Excerpted passage →
Segment Open
After evaluating your overall health, the doctor will order a common diagnostic test to study your heart’s function. One doctor may order an EKG, while the doctor next door may order an ECG.
Are they the same test, or are they different? Why did the doctor order the test in the first place?
Keep reading as we explain ECG vs EKG tests and what you need to know about them.
ECG vs EKG: Are They the Same?
Here’s the short answer: Yes, an ECG test and an EKG test are the same things. They’re merely two different abbreviations based on two different spellings.
In English, the test is called an electrocardiogram (ECG). However, the German spelling is elektrokardiogramm (EKG). Since we’re not in a German-speaking country, why would an American doctor use “EKG” instead of “ECG?”
The main reason is to avoid confusion between an ECG and an electroencephalogram, or EEG. This is another common diagnostic test used to measure brain waves. It also helps to distinguish the test from an echocardiogram, which is an ultrasound of the heart.
What Is an EKG Test?
You’ve seen EKG waves on a hospital monitor. But what exactly does the test measure, and how does it work?
An EKG measures the electrical activity of a patient’s heart. With every beat, electrical impulses travel through the patient’s heart. These impulses cause the heart to contract, which circulates blood around the body.
When your doctor orders an EKG or ECG, they’re measuring these electrical impulses and looking for any irregularities. The test can help them to diagnose blockages, arrhythmia, heart failure, a silent heart attack, and many other conditions.
If you’re feeling anxious about the test, take a deep breath. An EKG test is a completely painless procedure that takes just a few minutes. Here’s an overview of what to expect:
- You’ll lie on a table in the doctor’s office
- You’ll remove or unbutton your shirt
- The doctor will attach tiny electrode sensors to your chest, arms, and legs
- A computer will record and print out your heart’s electrical activity
- The doctor will remove the electrodes from your skin
That’s it! You don’t have to do anything special to prepare for an EKG test and you can immediately return to your normal activities.
There is one variation to the standard EKG test described above. It’s called an exercise EKG, where you wear the same painless electrodes while you run on a treadmill or pedal on a stationary bike. Your doctor may order this test to look for any abnormal changes in heart activity while you exercise.
EKG vs ECG: Class Dismissed
It’s easy to get confused when dealing with medical acronyms like ECG vs EKG.
As we’ve discussed, they’re simply two different spellings for the same diagnostic test. It’s a quick, painless procedure, so don’t be alarmed if your doctor wants you to get one. You’ll be one step closer to a diagnosis and the treatment plan you need to improve your heart health.
Segment Closed
Source data →
Segment Open
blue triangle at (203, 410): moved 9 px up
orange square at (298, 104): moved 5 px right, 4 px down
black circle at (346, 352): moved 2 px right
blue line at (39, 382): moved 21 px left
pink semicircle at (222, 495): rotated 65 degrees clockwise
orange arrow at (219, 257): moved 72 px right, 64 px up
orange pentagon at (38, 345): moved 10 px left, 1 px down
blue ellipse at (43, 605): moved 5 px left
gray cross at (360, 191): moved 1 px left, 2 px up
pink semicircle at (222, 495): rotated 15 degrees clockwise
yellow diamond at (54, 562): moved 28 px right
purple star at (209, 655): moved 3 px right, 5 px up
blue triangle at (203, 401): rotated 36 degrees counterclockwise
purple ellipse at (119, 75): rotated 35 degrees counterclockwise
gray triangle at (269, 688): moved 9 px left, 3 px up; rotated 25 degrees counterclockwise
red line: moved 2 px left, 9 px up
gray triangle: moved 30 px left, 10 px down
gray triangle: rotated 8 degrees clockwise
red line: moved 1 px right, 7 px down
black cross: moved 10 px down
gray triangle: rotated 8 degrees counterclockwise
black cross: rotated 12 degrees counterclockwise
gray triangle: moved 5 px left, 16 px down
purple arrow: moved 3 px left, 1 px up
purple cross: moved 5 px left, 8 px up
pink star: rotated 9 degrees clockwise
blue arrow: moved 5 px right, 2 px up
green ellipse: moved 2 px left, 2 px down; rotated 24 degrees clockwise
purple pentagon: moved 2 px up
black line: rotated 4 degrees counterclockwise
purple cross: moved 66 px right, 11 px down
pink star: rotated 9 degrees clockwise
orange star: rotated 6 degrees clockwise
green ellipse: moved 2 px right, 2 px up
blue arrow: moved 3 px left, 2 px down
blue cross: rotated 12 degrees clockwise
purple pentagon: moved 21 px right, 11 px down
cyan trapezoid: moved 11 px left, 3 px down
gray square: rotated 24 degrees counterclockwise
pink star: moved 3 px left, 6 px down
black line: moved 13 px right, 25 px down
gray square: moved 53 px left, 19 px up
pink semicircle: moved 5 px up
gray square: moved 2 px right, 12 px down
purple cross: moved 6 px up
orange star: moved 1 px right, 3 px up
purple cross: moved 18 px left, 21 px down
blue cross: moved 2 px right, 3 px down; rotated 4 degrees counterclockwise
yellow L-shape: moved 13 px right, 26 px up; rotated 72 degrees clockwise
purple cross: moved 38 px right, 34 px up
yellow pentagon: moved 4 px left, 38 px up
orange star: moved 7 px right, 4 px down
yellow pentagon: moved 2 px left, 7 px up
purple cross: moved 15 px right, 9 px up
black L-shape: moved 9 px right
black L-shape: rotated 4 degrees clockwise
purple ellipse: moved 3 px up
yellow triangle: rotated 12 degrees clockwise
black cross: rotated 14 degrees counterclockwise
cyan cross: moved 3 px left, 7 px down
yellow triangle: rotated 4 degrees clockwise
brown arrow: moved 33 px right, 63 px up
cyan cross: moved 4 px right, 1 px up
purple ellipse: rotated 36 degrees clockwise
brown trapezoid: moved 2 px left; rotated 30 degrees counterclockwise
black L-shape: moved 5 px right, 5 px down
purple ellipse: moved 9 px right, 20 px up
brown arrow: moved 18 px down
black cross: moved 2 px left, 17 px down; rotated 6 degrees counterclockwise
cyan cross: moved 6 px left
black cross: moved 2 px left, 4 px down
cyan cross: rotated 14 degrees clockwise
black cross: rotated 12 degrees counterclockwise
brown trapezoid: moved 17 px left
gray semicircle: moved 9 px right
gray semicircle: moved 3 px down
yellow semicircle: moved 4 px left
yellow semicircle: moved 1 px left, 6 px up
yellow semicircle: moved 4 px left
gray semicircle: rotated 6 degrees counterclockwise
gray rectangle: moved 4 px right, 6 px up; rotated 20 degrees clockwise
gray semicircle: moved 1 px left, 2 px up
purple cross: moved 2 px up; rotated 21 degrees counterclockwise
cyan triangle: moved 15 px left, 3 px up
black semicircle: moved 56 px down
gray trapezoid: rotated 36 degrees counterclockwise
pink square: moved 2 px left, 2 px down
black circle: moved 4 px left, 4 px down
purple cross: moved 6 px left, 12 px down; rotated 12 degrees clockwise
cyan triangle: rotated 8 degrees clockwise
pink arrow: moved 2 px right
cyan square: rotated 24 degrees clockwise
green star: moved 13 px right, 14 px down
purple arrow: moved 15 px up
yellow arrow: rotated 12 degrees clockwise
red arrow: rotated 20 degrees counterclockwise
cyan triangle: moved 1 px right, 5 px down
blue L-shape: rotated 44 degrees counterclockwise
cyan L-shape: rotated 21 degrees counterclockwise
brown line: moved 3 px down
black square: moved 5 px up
Segment Closed
What the task asks →
Please explain, using the article on ECG and EKG tests, why an American doctor might write "EKG" instead of "ECG."

Finished task →
The main reason is to avoid confusing an ECG with an electroencephalogram, or EEG, a common diagnostic test that measures brain waves. It also helps distinguish the test from an echocardiogram, which is an ultrasound of the heart.